No matter what you do, or how you do it, you need to have a few rules to guide you. As a big fan of free-form, spontaneous, “what would happen if we did/used/added this…” school of jewelry making, you’d think I wouldn’t follow any rules.
But you’d be wrong.
I don’t have a lot of rules…but I stick to them (99.9% of the time.) And I don’t necessarily think that my rules are right for anyone else. They’re just rules that seem to work for me.
So here they are – in no particular order.
• Leave your workspace clean/straightened up.
Now I know that I am not alone among most craftspeople who don’t work just on one project at a time, but several. Which means different piles of “stuff.” What I try to do at the end of day (or night) is put all those little piles in a container, hopefully with a lid, or at the very least, stacked neatly atop another container.
• Put your tools away. This is really Part B of above. There can be nothing worse than going to reach for a certain tool and not being able to find it. Or having your basset puppy begin gnawing on it. I keep hammers/files and tools I don’t use all the time in a 3-drawer cart under my work table. I can reach out and grab what I want practically without looking, because I know where my tools “live.” The pliers and cutters that I use all the time sit on top of my desktop in a partitioned carry box. Saws, Dremel, vises, clamps, etc are on shelves next to the work top.
• Label and File Away Wire and Gemstones. This one took me a while to do. I order/buy a lot of supplies. And while I think I can guesstimate how much items cost, I often guess much lower than actual cost. Now, especially with gemstones, I put them in a tiny baggie, and mark WHAT it is (yeah, I forget that too) and HOW MUCH it cost. This is invaluable when trying to price out finished jewelry pieces. I store my gemstones in a multi-drawer plastic storage unit I picked up at Lowe’s for about $20 or so.

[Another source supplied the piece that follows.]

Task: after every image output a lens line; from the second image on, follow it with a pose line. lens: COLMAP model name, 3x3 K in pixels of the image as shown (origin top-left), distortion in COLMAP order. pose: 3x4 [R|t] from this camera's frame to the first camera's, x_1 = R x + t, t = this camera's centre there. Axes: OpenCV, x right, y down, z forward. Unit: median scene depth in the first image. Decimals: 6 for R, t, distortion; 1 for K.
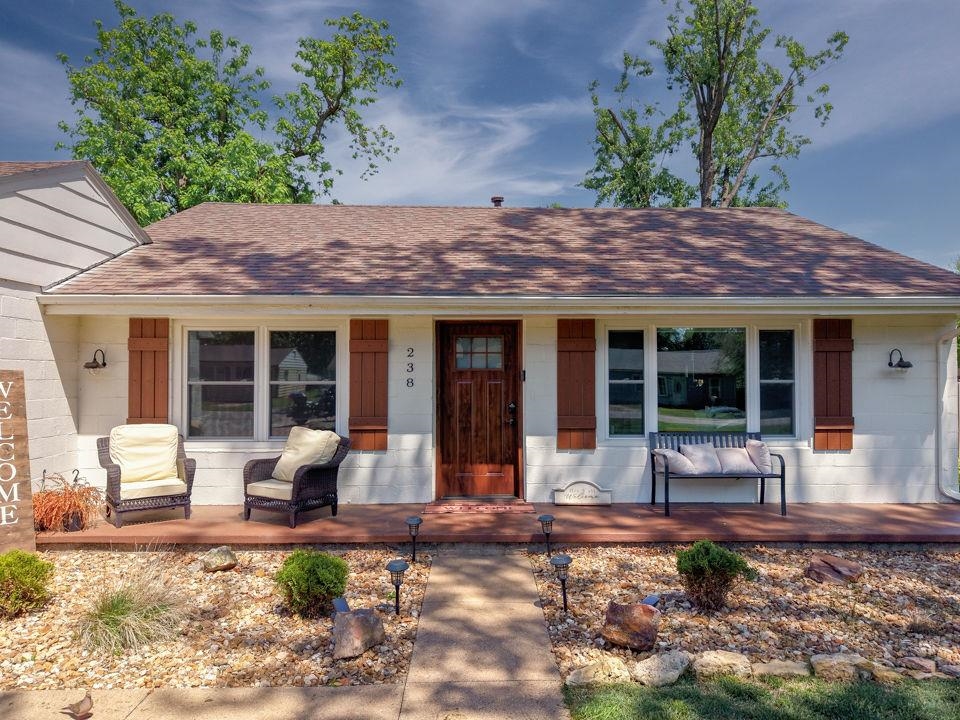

Non-precious metallic wires are stored in another Lowe’s container that I attached to the wall above my worktop.
Precious metals (including solid copper) are stored in an accordian-file folder, labelled by type and size. This also serves to keep the sterling wire out of the light and air.
• Only Make Things You Like And If You Really Don’t Like It – Start Over.
This probably my most important rule. I don’t expect everyone to have the same taste as me. But if my gut tells me it’s not right – for whatever reason – chances are other people are going to think it’s not right too. I often make things that I would want to wear – and I do – before they go on sale, or if they aren’t selling. But even if I make something that I may consider too “girly girly” for my tastes…or not “my colors”…as long as it is well made, unique, and interesting… it’s okay to put up for sale.
• Price It Fairly – For You AND Your Customer
My husband always tells me “you’re not charging enough.” But in my world, I’m right on target. I’m not looking to win the million dollar derby with one sale. But I’m also not a big fan of losing money on materials and time. (Yes – the time it takes to create a piece of jewelry comes with a price tag.) So I usually roughly add up my material cost, double or triple it, and add in a bit for my time.The true test is – does it sell at that price point? Am I making a lot of the same type of item – and is it selling quickly? If so, then it’s time to raise the price a bit.
Well, that’s about it for me. I’d love to hear what some of YOUR rules are!